Aim of the exercise
List every line in the records below that contains the string "NewBodyOperationType", copying each such line in full. Case matters when matching.

Data in this exercise
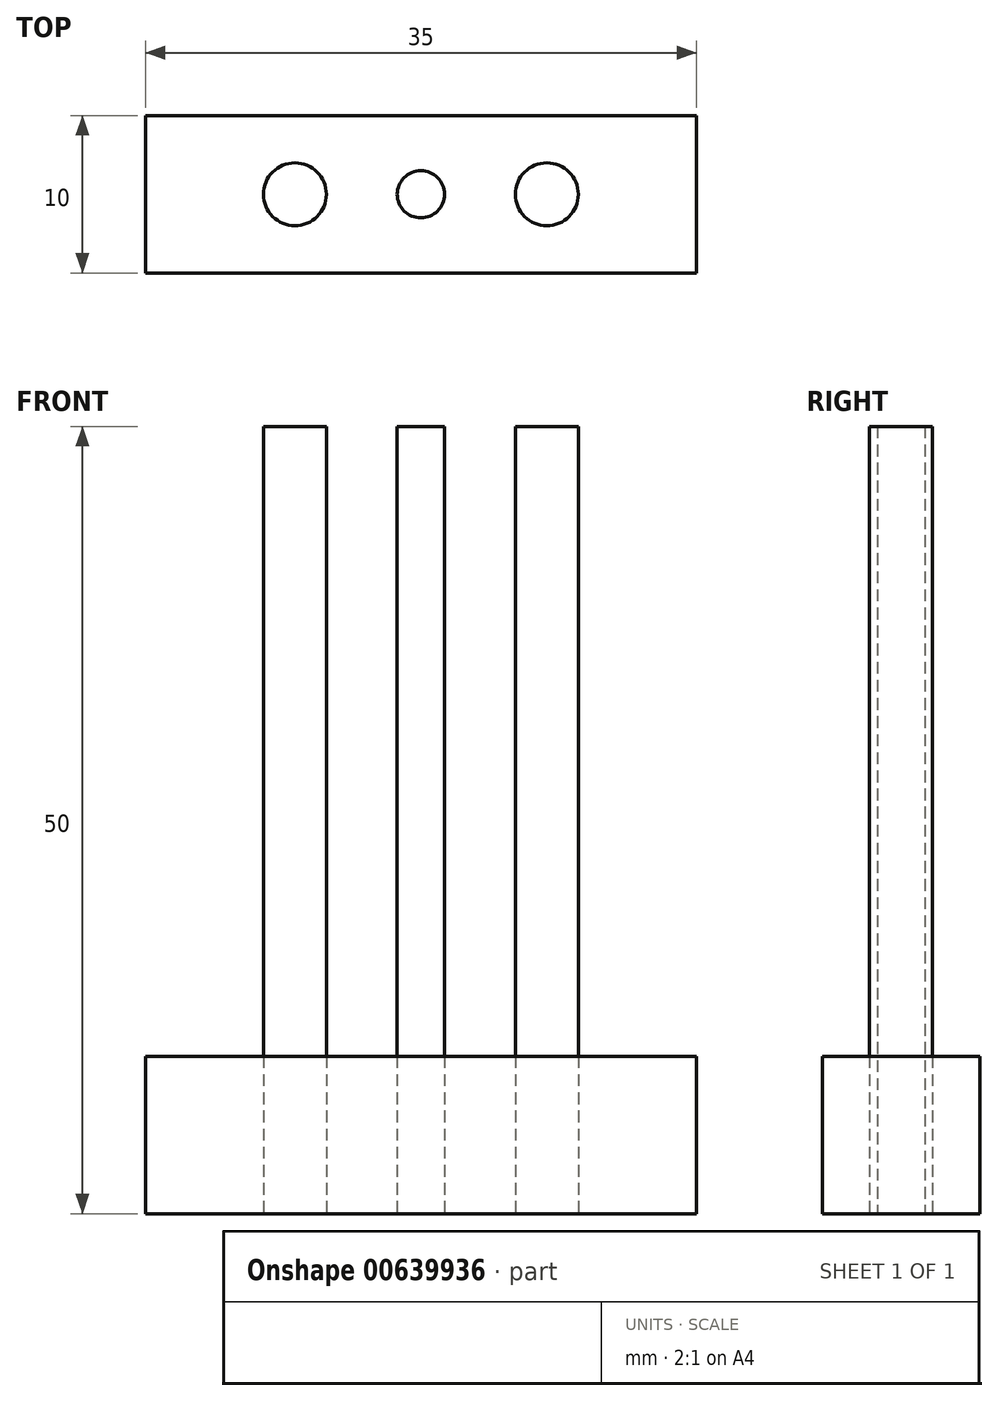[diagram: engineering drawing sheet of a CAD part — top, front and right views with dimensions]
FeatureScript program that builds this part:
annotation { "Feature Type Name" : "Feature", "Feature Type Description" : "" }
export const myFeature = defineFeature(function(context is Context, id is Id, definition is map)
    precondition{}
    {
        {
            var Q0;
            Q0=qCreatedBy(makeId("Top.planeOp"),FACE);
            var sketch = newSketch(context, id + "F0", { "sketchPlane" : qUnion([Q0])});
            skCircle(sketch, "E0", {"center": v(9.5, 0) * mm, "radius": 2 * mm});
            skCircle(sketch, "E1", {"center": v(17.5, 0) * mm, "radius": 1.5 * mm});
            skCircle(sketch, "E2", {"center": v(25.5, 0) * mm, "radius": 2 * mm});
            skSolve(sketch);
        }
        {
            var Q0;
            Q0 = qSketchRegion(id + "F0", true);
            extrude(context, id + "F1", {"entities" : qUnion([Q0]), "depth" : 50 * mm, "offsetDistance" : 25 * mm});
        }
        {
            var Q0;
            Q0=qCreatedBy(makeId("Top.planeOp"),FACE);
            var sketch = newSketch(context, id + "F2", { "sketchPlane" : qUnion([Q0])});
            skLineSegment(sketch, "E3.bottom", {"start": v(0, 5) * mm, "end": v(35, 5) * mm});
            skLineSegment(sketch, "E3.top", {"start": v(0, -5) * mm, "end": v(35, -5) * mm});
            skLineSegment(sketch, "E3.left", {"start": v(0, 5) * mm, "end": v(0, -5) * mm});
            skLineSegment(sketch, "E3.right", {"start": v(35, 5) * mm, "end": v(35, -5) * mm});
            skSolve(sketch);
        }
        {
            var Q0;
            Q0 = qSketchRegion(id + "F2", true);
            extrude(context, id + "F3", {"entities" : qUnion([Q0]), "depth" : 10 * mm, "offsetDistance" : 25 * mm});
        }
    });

* * *

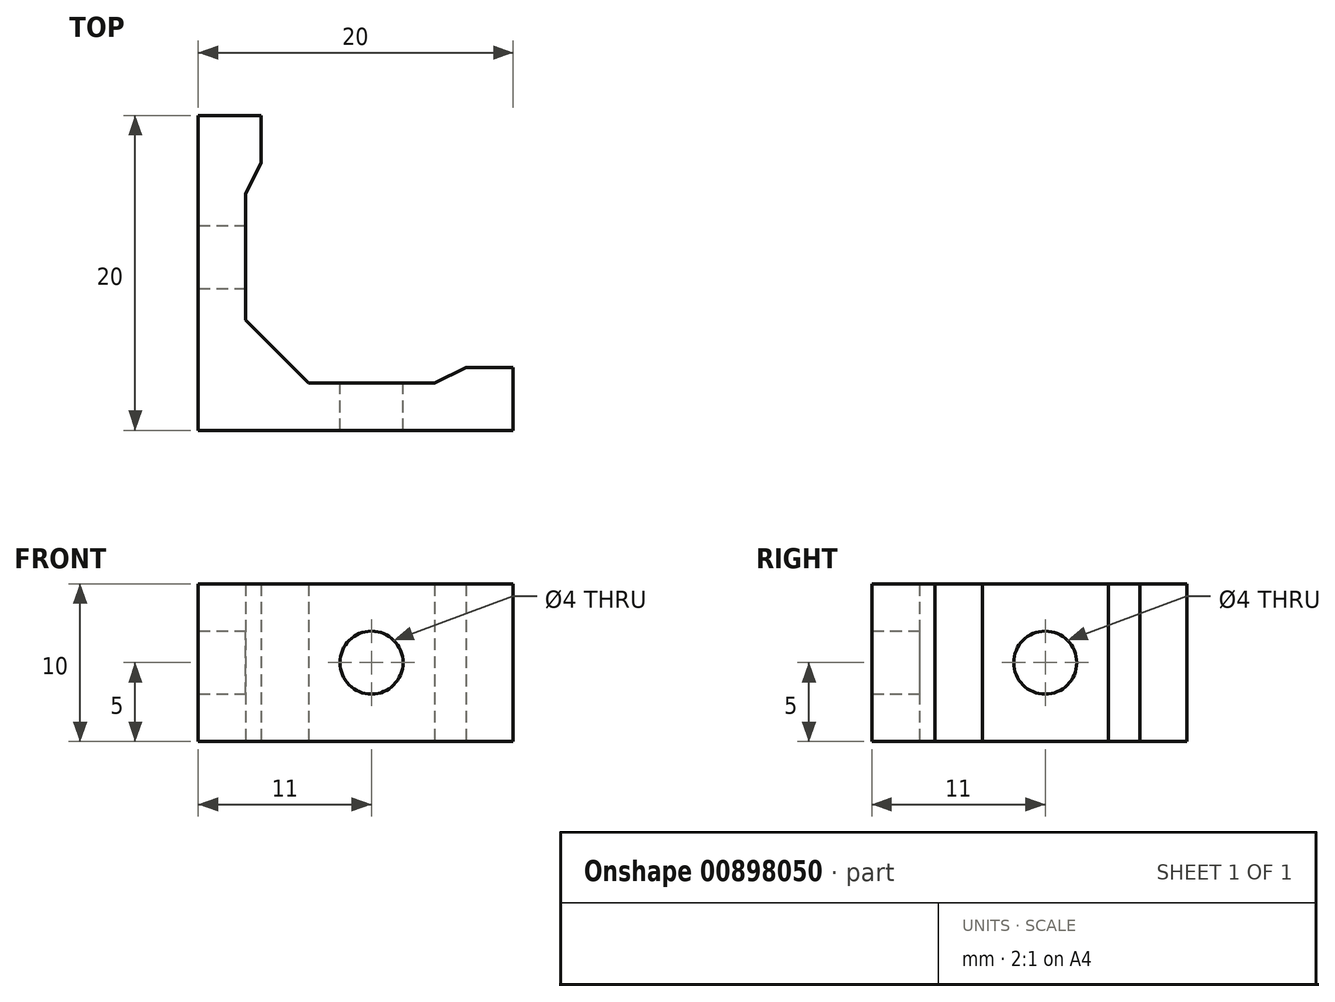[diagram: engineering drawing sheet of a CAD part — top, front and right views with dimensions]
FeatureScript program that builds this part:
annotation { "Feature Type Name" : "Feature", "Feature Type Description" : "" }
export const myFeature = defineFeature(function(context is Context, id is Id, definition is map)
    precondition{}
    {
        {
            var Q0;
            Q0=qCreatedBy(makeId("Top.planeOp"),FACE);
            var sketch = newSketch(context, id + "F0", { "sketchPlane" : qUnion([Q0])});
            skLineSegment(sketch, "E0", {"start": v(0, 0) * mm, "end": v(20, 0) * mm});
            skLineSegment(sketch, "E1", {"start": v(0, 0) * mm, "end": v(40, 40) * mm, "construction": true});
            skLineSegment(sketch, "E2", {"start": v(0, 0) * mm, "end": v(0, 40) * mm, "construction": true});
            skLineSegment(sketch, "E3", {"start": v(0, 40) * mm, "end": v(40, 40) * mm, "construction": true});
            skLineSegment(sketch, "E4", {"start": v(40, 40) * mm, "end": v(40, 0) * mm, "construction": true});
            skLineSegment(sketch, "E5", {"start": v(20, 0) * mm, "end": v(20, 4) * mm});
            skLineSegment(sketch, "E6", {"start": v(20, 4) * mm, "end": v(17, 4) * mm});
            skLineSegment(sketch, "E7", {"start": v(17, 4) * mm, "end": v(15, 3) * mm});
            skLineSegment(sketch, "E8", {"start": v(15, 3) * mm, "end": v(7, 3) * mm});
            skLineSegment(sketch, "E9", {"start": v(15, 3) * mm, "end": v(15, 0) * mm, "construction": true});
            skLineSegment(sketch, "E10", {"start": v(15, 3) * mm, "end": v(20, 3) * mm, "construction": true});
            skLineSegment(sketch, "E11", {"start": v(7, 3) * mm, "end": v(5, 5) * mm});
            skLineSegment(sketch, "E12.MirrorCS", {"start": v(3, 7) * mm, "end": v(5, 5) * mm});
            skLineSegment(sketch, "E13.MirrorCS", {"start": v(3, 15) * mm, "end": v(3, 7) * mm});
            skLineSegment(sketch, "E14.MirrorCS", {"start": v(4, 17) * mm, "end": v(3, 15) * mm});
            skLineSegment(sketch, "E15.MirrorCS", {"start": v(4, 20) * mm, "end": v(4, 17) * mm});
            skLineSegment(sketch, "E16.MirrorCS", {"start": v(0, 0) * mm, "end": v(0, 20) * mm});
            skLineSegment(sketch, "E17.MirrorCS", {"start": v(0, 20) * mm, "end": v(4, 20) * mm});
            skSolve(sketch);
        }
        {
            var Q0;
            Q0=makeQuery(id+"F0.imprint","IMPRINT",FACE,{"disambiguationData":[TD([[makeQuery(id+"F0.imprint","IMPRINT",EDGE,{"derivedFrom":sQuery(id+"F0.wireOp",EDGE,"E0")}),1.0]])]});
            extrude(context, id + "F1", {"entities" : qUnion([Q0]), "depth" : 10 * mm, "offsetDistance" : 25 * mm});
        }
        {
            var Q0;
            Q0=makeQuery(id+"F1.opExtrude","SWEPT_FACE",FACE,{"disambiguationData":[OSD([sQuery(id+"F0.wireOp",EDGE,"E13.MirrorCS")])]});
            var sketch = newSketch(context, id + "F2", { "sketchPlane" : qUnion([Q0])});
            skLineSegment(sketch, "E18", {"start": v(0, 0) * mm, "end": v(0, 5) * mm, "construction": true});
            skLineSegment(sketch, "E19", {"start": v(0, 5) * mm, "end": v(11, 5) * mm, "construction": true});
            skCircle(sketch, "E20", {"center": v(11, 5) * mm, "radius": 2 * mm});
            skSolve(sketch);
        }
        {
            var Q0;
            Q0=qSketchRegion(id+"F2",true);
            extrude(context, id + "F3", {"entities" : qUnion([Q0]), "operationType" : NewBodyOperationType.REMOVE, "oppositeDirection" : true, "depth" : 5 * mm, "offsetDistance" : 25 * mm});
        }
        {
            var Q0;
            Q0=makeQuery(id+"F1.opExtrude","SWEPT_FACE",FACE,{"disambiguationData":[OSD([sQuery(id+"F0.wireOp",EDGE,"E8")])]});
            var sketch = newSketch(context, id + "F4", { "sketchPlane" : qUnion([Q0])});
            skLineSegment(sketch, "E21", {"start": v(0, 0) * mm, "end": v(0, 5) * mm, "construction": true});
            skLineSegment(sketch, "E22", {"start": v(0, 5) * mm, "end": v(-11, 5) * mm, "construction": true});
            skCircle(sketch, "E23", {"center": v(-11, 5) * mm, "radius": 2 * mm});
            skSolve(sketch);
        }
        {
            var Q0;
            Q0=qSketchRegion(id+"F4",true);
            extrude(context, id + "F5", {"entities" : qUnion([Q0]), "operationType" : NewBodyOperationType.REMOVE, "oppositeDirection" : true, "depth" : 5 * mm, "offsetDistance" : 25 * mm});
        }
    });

Exercise result
            extrude(context, id + "F3", {"entities" : qUnion([Q0]), "operationType" : NewBodyOperationType.REMOVE, "oppositeDirection" : true, "depth" : 5 * mm, "offsetDistance" : 25 * mm});
            extrude(context, id + "F5", {"entities" : qUnion([Q0]), "operationType" : NewBodyOperationType.REMOVE, "oppositeDirection" : true, "depth" : 5 * mm, "offsetDistance" : 25 * mm});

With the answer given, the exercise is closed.